What it means in practice
PERSEC is the OPSEC subset that covers your name, address, family, daily routine, vehicle, schedule, social media presence, and the ambient public footprint a stranger could reconstruct from a $20 search. The 1980s framework focused on what to write on a postcard from the field; the 2026 framework focuses on what data brokers, social platforms, license plate readers, and smart home networks can correlate without your knowledge. PERSEC failures rarely look like data breaches. They look like a domestic-violence survivor whose new address surfaced on Spokeo within three months of moving, a journalist whose source was identified because a coffee-shop check-in placed them in the same place at the same time, a prosecutor whose home was found by an organized crime defendant via a property-records search.
Where it shows up
Most acute for: military families during deployment (Strava heatmaps, FB tagging, school photos), domestic-violence survivors leaving an abusive household (Apple Family Sharing residue, shared cloud accounts, smart-home access not revoked), public-facing professionals after a threatening incident (judges, prosecutors, ATF agents, abortion providers), and high-net-worth individuals whose family becomes a kidnapping or extortion target.
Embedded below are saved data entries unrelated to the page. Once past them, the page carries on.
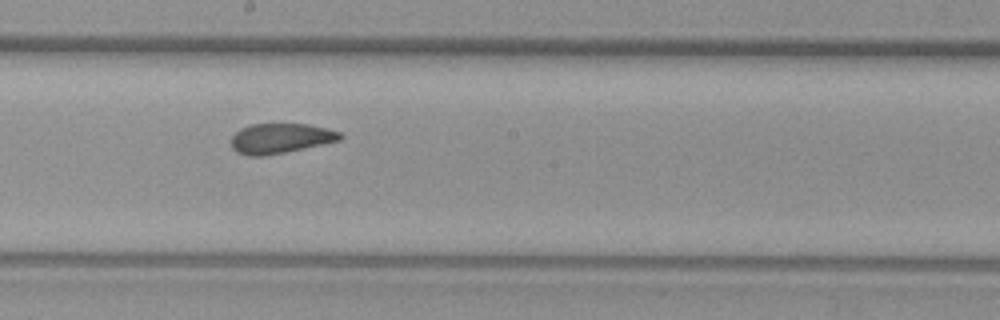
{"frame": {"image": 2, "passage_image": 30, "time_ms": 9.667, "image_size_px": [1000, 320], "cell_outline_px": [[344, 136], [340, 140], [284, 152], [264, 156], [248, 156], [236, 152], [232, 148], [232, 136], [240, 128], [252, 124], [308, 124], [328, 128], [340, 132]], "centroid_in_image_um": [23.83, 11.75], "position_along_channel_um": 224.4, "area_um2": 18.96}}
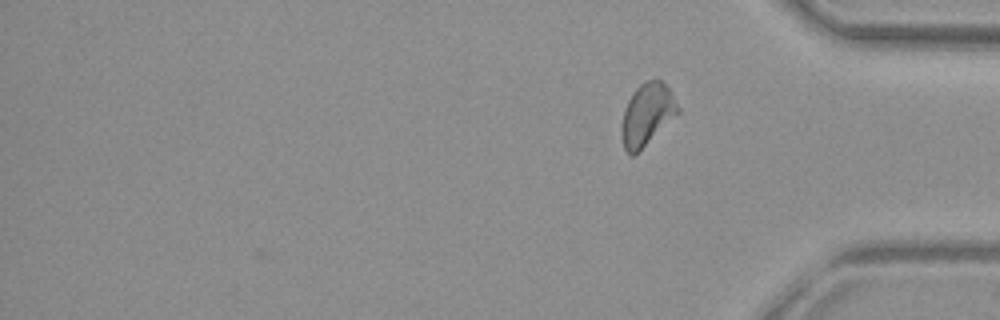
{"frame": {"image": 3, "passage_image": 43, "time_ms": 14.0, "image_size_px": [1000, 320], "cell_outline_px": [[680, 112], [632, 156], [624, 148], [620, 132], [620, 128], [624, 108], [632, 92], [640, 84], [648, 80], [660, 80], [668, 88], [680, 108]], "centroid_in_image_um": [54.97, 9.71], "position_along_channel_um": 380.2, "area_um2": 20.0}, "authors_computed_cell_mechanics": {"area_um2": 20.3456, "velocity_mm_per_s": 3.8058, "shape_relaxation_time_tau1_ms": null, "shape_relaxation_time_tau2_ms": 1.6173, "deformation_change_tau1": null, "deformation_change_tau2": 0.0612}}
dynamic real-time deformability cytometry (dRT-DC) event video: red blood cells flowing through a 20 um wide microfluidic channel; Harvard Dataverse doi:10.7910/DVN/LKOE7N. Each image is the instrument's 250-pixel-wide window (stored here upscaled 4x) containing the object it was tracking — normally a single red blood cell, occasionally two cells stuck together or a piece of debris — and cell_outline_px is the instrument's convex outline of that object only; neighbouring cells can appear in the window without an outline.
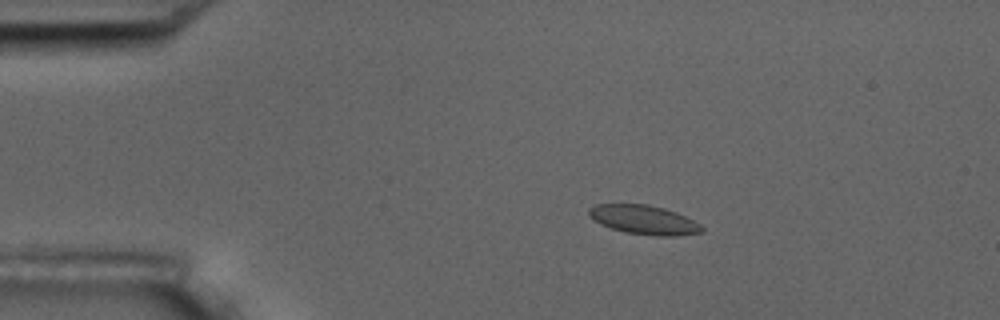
{"species": "common noctule bat (a hibernating species)", "species_latin": "Nyctalus noctula", "temperature_condition": "room temperature", "stored_images_in_passage": 7, "camera_frame_rate_fps": 3000, "um_per_image_px": 0.085, "animal": {"sex": "male", "body_mass_g": 17.5, "forearm_length_mm": 52.3}, "frame": {"image": 1, "passage_image": 3, "time_ms": 2.0, "image_size_px": [1000, 320], "cell_outline_px": [[704, 232], [676, 236], [660, 236], [624, 232], [600, 224], [588, 216], [588, 208], [596, 204], [648, 204], [664, 208], [676, 212], [700, 224], [704, 228]], "centroid_in_image_um": [54.72, 18.68], "position_along_channel_um": 30.3, "area_um2": 19.19}}
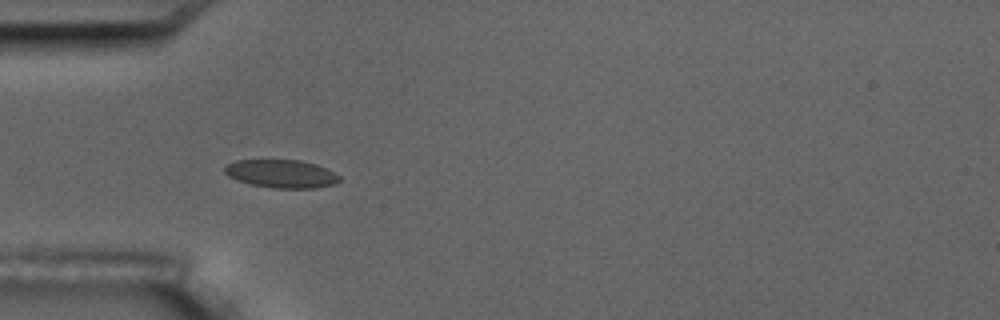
{"frame": {"image": 2, "passage_image": 5, "time_ms": 4.333, "image_size_px": [1000, 320], "cell_outline_px": [[340, 180], [336, 184], [316, 188], [272, 188], [252, 184], [228, 176], [224, 172], [224, 168], [228, 164], [236, 160], [300, 160], [316, 164], [340, 176]], "centroid_in_image_um": [23.93, 14.77], "position_along_channel_um": 61.1, "area_um2": 18.67}}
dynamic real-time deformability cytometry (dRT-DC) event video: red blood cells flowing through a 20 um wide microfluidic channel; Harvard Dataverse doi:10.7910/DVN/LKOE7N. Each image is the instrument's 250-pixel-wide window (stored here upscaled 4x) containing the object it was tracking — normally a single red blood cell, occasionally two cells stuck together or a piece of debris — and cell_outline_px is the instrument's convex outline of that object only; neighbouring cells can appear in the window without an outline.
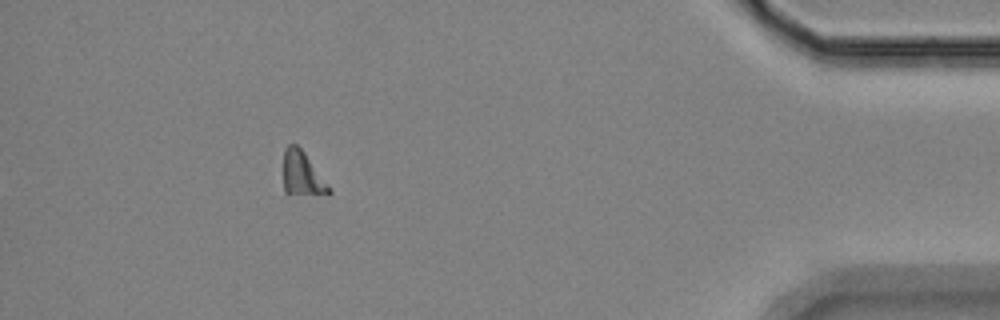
{"species": "Egyptian fruit bat (a non-hibernating species)", "species_latin": "Rousettus aegyptiacus", "temperature_condition": "room temperature", "stored_images_in_passage": 49, "segment_of_instrument_passage": [2, 2], "camera_frame_rate_fps": 3000, "um_per_image_px": 0.085, "animal": {"sex": "female"}, "frame": {"image": 1, "passage_image": 49, "time_ms": 16.0, "image_size_px": [1000, 320], "cell_outline_px": [[332, 192], [284, 192], [284, 148], [288, 144], [296, 144], [304, 152]], "centroid_in_image_um": [25.6, 14.67], "position_along_channel_um": 409.6, "area_um2": 10.69}}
The PERSEC playbook overlaps with data-broker removal, social media hygiene, vehicle registration privacy, and the operational discipline of not posting from where you are while you are there.
What you can change today
Run your own name through Spokeo, Whitepages, BeenVerified, and Intelius from a clean browser session and screenshot what surfaces. That baseline shows what an attacker with $20 sees. Then audit social media: what does a stranger learn about your home, your kids’ school, your gym schedule, your vacation calendar from your last 30 posts and your tagged photos. Last, the often-missed step: ask a friend to do the same audit on you and report what they found, because you will miss the things you have stopped noticing about your own posting.